Doña Elena Alcázar entró en nuestra humilde casa como una reina visitando un establo. Su mirada recorrió con desdén los muebles gastados y las paredes descoloridas.
Mi madre le ofreció un vaso de agua con manos temblorosas.
"Gracias" , dijo Doña Elena, sin tocar el vaso. "He venido a hablar de su hijo, Santiago" .
Se giró hacia mí. Sus ojos eran fríos, calculadores.
"He oído rumores. Dicen que tienes un don. Un canto que cura" .
Mi madre asintió con entusiasmo. "Es verdad, señora. Es un milagro de Dios, heredado de su abuela" .
En mi vida pasada, yo habría permanecido en silencio, asustado y confundido. Pero ahora, la rabia ardía en mi interior.
"Son solo supersticiones de pueblo, señora" , dije con una voz firme que sorprendió a mi propia madre. "Si su hija está enferma, debería ver a un médico. Yo solo soy un mariachi" .
Doña Elena frunció el ceño. La sorpresa cruzó su rostro. No esperaba un rechazo.
"Mi hija ha visto a todos los médicos. Ninguno encuentra una cura. Insisto…" .
Justo en ese momento, la puerta se abrió de golpe.
Era Sofía.
Sus ojos se clavaron en los míos, llenos de un odio que yo conocía demasiado bien. Ella también recordaba.
"¡Mamá!" , gritó, ignorando a Doña Elena. "¿Qué haces hablando con estos charlatanes? ¡Intentan engañarte para meterse en nuestra familia!" .
Sofía arrojó una carpeta sobre la mesa.
"Aquí tienes. Un informe médico completo.
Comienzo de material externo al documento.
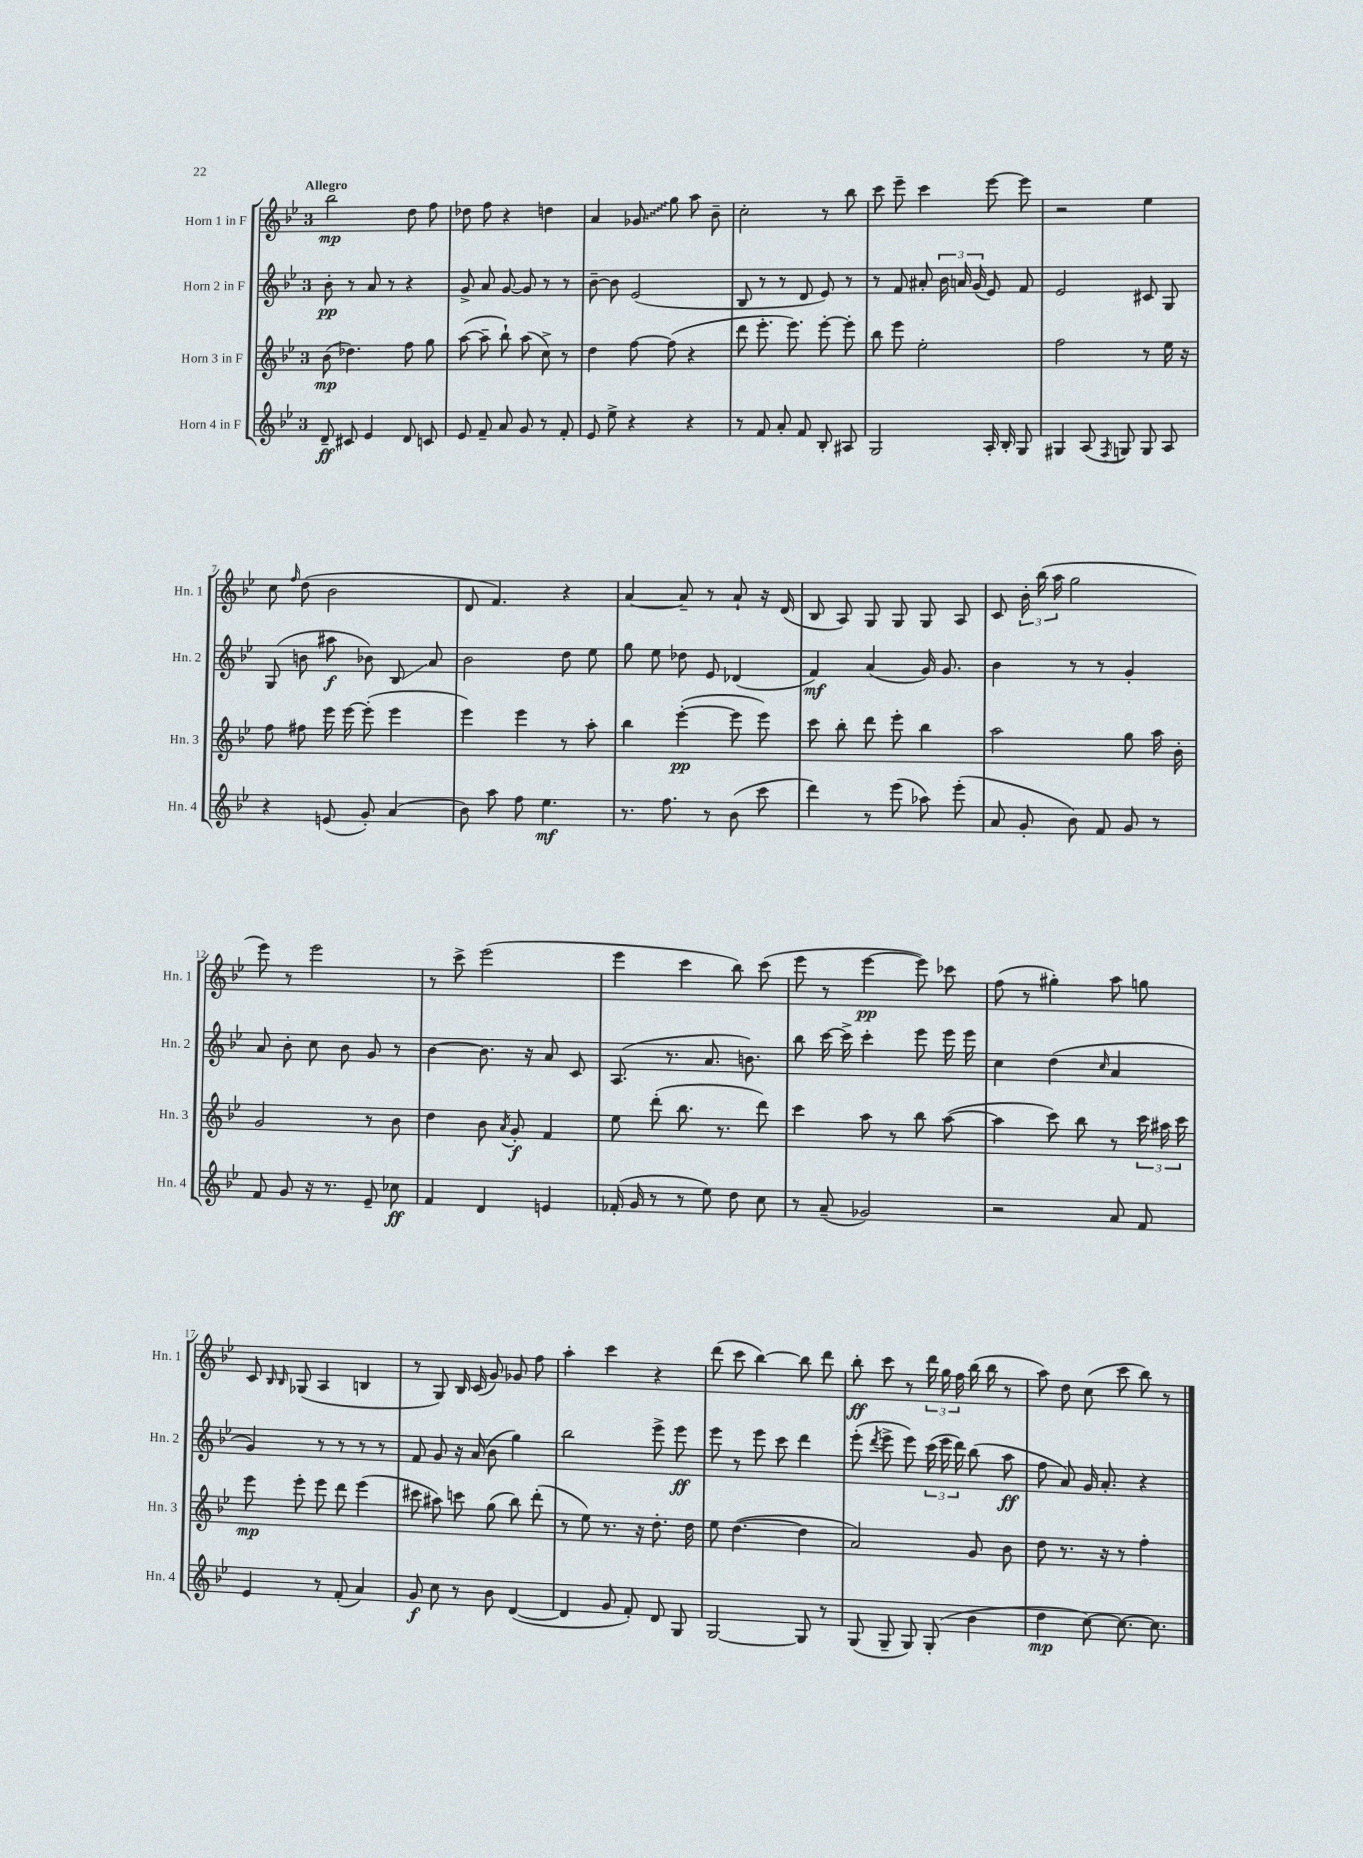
<<
\new StaffGroup <<
\new Staff = "s0" \with { instrumentName = "Horn 1 in F" shortInstrumentName = "Hn. 1" } {
    \clef treble \key bes \major \once \override Staff.TimeSignature.style = #'single-digit \time 3/4 \tempo "Allegro"
    \autoBeamOff bes''2\mp d''8 f''8 |
    des''8 f''8 r4 d''4 |
    a'4 \once \override Glissando.style = #'zigzag ges'8\glissando g''8 a''8 bes'8-- |
    c''2-. r8 bes''8 |
    c'''8 ees'''8-- c'''4 ees'''8~ ees'''8 |
    r2 ees''4 |
    c''8 \grace { f''16 } d''8( bes'2 |
    d'8 f'4.) r4 |
    a'4~ a'8-- r8 a'8-! r16 d'16( |
    bes8 a8) g8 g8 g8 a8 |
    c'8 \tuplet 3/2 { bes'16-. bes''16( a''16 } g''2 |
    ees'''8) r8 ees'''2 |
    r8 c'''8-> ees'''2( |
    ees'''4 c'''4 bes''8) c'''8( |
    ees'''8 r8 ees'''4~\pp ees'''8) ces'''8 |
    f''8( r8 gis''4-.) a''8 g''8 |
    c'8 \grace { bes16 bes16 } ges8( a4 b4 |
    r8 g8) bes16 c'16( g'8) ges'8 f''8 |
    a''4-. c'''4 r4 |
    d'''8( c'''8 bes''4~) bes''8 d'''8 |
    bes''8-.\ff c'''8 r8 \tuplet 3/2 { d'''16 g''16 f''16 } bes''16( bes''16 r8 |
    a''8) d''8 c''8( c'''8 bes''8) r8 \bar "|." |
}
\new Staff = "s1" \with { instrumentName = "Horn 2 in F" shortInstrumentName = "Hn. 2" } {
    \clef treble \key bes \major \once \override Staff.TimeSignature.style = #'single-digit \time 3/4
    \autoBeamOff bes'8-.\pp r8 a'8 r8 r4 |
    g'8-> a'8 g'8~ g'8 r8 r8 |
    bes'8~-- bes'8 ees'2( |
    bes8 r8 r8 d'8 ees'8) r8 |
    r8 f'8 ais'8-. \tuplet 3/2 { bes'16 a'16 g'16( } ees'8) f'8 |
    ees'2 cis'8 g8 |
    g8( b'8 ais''8\f bes'8) bes8\glissando a'8 |
    bes'2 d''8 ees''8 |
    g''8 ees''8 des''8 ees'8 des'4( |
    f'4\mf) a'4( g'16) g'8. |
    bes'4 r8 r8 g'4-. |
    a'8 bes'8-. c''8 bes'8 g'8 r8 |
    bes'4~ bes'8. r16 a'8 c'8 |
    a8.( r8. a'8. b'8.) |
    bes''8 c'''16~ c'''16-> c'''4-. ees'''8 ees'''16 ees'''16 |
    c''4 d''4( \grace { c''16 } a'4 |
    g'4) r8 r8 r8 r8 |
    f'8 g'8 r16 a'16( bes'8 g''4) |
    bes''2 ees'''8-> ees'''8\ff |
    ees'''8 r8 ees'''8 c'''8 d'''4 |
    ees'''8-.( \acciaccatura { d'''8 } ees'''8-> ees'''8) \tuplet 3/2 { c'''16( ees'''16 d'''16) } bes''8( a''8\ff |
    f''8 a'8) g'16 a'8.-. r4 \bar "|." |
}
\new Staff = "s2" \with { instrumentName = "Horn 3 in F" shortInstrumentName = "Hn. 3" } {
    \clef treble \key bes \major \once \override Staff.TimeSignature.style = #'single-digit \time 3/4
    \autoBeamOff bes'8\mp( des''4.) f''8 g''8 |
    a''8~( a''8-- bes''8-!) a''8( c''8->) r8 |
    d''4 f''8~ f''8( r4 |
    d'''8 ees'''8.-. ees'''8.) ees'''8~-. ees'''8-. |
    bes''8 ees'''8 ees''2-. |
    f''2 r8 ees''16 r16 |
    f''8 fis''8 ees'''16 ees'''16~ ees'''8-.( ees'''4 |
    ees'''4) ees'''4 r8 a''8-. |
    bes''4 ees'''4~-.\pp( ees'''8 ees'''8) |
    c'''8 bes''8-. d'''8 ees'''8-. bes''4 |
    a''2 g''8 a''16 bes'16-. |
    g'2 r8 bes'8 |
    d''4 bes'8 \acciaccatura { a'8 } g'8-.\f f'4 |
    ees''8 d'''8-.( bes''8. r8. d'''8) |
    c'''4 a''8 r8 bes''8 a''8~( |
    a''4 c'''8) bes''8 r8 \tuplet 3/2 { c'''16 ais''16 c'''16 } |
    ees'''8\mp ees'''8-. ees'''8 d'''8 ees'''4( |
    cis'''8 ais''8) c'''8 g''8( bes''8) d'''8-.( |
    r8 ees''8) r8. r16 d''8.-. d''16 |
    ees''8 d''4.~( d''4 |
    a'2) g'8 bes'8 |
    d''8 r8. r16 r8 f''4-. \bar "|." |
}
\new Staff = "s3" \with { instrumentName = "Horn 4 in F" shortInstrumentName = "Hn. 4" } {
    \clef treble \key bes \major \once \override Staff.TimeSignature.style = #'single-digit \time 3/4
    \autoBeamOff d'8--\ff cis'8 ees'4 d'8 c'8 |
    ees'8 f'8-- a'8 g'8 r8 f'8-. |
    ees'8 ees''8-> r4 r4 |
    r8 f'8 a'8-. f'8 bes8-. ais8 |
    g2 a16-. bes16-. g8 |
    gis4 a8( \acciaccatura { f8 } g8) g8 a8 |
    r4 e'8( g'8-.) a'4( |
    bes'8) a''8 f''8 ees''4.\mf |
    r8. f''8. r8 bes'8( c'''8 |
    d'''4) r8 ees'''8( aes''8) ees'''8-.( |
    a'8 g'8-. bes'8) f'8 g'8 r8 |
    f'8 g'8 r16 r8. ees'8-- ces''8\ff |
    f'4 d'4 e'4 |
    fes'16-.( g'16 r8 r8 ees''8) d''8 c''8 |
    r8 a'8--( ges'2) |
    r2 a'8 f'8 |
    ees'4 r8 f'8-.( a'4) |
    g'8\f c''8 r8 bes'8 d'4~( |
    d'4 g'8 f'8-.) d'8 g8 |
    g2~ g8 r8 |
    g8( g8-- g8) g8-.( bes'4 |
    d''4\mp c''8~) c''8.~ c''8. \bar "|." |
}
>>
>>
Estoy perfectamente sana. Todo esto es un truco de este estafador y su madre" .
El informe era el mismo que Mateo había falsificado en nuestra vida pasada.
Doña Elena lo leyó, su rostro se endureció con furia. Se levantó, mirando a mi madre con puro desprecio.
"¡Cómo se atreven a intentar estafarnos! ¡Fuera de mi vista! ¡No vuelvan a acercarse a mi familia!" .
Nos echó de nuestra propia casa.
Mientras salíamos, humillados, Sofía me detuvo en la puerta. Su agarre era fuerte.
"No sé qué juego estás jugando" , susurró, "pero no funcionará. No voy a caer en tu trampa otra vez" .
De repente, tosió. Una mancha de sangre apareció en la comisura de sus labios. Se la limpió rápidamente, su rostro pálido.
"Esto… esto es un truco tuyo" , balbuceó, mirándome con una mezcla de miedo y rabia.
Nos miramos fijamente. En ese instante, ambos supimos, sin lugar a dudas, que el otro había renacido. Y que la guerra acababa de empezar.